Thursday, November 09, 2006

Nov Chills and Thrills

Hi All

Toronto in November! It's only the start of winter and it's crisp and clear (-2 already)...and I'm soooo delighted we were here for the last days of a spectacular fall season: the trees were exploding with color (I haven't seen a real fall for years) and we spent halloween with our two year old niece watching her hand out candy to witches and goblins of various sizes and ages... My Brother in Law (a film FX guy) had glued a third hand to the middle of his chest and painted a bullet hole on the middle of his wife's forehead: much to the delight of the trick or treaters... We finished the evening with the gory family watching a cozy screening of 'The Bride of Dracula'

Lisa and I are just settling down in TO after a fun filled week in Sarnia, Ontario..... OK.. it wasn't our first choice to spend a week in this particular small town, but this was the '06 site of the Ontario Theatre Conference - so we went where they were.. Lisa joined me straight from a mini tour of western Canada. She had done readings at Calgary Wordfest Literary Festival, then hung out for a few days being 'creative' at the Banff Centre and then met up with her agent in Vancouver. We threw ourselves on the 401 highway and headed west to spend our time schmoozing...

The theatre conference is a gathering of all the independent theatre bookers in Ontario looking for acts for the 07 - 08 season. I've been curious what these events are like and if I could make the move out of festivals and into regular theatre seasons with Whiskey Bars: the Kurt Weill show I've been doing for years. We were picked by the conference jury to present Whiskey Bars in performance and it went well... we ended up opening the showcases at the conference, and I was delighted to be told later by one of the jury members that Whiskey had been high up in the picks of the jury. Since the Jury has some amazing theatre creators and professionals on it, it was a fine compliment. Whether all of this will add up to bookings is another thing - every theatre has it's own mandate and size and season and we'll find out in the next months whether we'll fit into their needs - however the feedback on the show was pretty amazing and we were delighted to get that kind of response for a first time out... And finally Sarnia was surprisingly fine - incredibly friendly and great food (!?!) - Lulu's Lounge served us the best tiramisu I've ever had....

**Dataset extract**
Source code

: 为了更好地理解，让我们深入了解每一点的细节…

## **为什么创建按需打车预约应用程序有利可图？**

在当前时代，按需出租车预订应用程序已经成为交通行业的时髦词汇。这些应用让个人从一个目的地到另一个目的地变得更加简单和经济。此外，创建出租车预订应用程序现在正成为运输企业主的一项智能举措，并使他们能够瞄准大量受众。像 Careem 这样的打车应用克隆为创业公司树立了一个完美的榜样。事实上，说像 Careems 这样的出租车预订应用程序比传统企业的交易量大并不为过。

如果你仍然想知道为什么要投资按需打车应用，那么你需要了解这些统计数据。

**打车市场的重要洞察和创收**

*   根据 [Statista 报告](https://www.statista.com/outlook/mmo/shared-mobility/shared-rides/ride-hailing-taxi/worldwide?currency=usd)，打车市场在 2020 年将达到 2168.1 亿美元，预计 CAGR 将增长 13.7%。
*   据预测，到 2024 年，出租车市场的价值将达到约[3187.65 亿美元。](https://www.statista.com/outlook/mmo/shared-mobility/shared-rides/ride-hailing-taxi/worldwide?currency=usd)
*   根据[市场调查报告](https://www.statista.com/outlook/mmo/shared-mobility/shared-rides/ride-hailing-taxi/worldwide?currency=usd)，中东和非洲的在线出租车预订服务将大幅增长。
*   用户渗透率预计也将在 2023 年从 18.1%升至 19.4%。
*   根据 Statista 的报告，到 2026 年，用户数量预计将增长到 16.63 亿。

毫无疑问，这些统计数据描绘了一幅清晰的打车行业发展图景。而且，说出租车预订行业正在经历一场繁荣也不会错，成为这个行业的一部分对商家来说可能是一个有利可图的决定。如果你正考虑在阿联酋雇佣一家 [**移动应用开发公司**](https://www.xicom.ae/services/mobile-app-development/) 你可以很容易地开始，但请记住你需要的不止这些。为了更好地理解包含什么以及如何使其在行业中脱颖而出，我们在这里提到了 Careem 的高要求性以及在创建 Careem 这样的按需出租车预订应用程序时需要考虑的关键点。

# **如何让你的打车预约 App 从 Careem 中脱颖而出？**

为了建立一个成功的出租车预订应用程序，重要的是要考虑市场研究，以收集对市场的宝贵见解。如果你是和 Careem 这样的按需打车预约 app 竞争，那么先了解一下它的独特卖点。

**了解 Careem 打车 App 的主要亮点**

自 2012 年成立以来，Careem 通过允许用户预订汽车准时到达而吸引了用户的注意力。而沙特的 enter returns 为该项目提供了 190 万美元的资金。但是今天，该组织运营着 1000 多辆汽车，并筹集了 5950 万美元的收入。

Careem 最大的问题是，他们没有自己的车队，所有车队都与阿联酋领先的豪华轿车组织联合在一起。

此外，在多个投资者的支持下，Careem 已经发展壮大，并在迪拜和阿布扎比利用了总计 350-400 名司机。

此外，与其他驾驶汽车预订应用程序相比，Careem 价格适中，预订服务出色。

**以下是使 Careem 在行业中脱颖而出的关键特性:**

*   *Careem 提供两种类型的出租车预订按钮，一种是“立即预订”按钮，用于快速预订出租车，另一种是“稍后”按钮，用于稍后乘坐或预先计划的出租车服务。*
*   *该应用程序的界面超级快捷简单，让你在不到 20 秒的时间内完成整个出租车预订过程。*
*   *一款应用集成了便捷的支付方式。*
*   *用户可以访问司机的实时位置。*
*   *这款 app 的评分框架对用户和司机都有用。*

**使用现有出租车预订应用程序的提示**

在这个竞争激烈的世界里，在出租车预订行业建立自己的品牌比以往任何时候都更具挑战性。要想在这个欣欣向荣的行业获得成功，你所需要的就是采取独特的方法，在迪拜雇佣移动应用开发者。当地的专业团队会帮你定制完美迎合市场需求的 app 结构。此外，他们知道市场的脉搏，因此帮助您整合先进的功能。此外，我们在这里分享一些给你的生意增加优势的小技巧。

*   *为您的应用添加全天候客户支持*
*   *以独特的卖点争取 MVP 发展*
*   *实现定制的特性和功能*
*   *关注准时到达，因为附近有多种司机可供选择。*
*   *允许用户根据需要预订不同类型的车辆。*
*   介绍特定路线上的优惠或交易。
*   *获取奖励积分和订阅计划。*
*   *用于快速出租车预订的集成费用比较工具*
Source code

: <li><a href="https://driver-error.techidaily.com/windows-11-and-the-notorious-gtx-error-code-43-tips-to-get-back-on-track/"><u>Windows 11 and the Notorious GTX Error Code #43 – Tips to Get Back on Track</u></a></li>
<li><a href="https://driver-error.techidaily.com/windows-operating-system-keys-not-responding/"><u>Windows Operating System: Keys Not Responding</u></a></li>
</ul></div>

**Instruction**
Check each statement against the post "Nov Chills and Thrills," answering yes or no and quoting the words of the post that settle it. (a) The Ontario Theatre Conference was held in Sarnia in 2006. (b) Lisa came to Sarnia directly from a tour of eastern Canada. (c) Whiskey Bars opened the showcases at the conference.

**Result**
(a) Yes: "this was the '06 site of the Ontario Theatre Conference"
(b) No: "Lisa joined me straight from a mini tour of western Canada."
(c) Yes: "we ended up opening the showcases at the conference"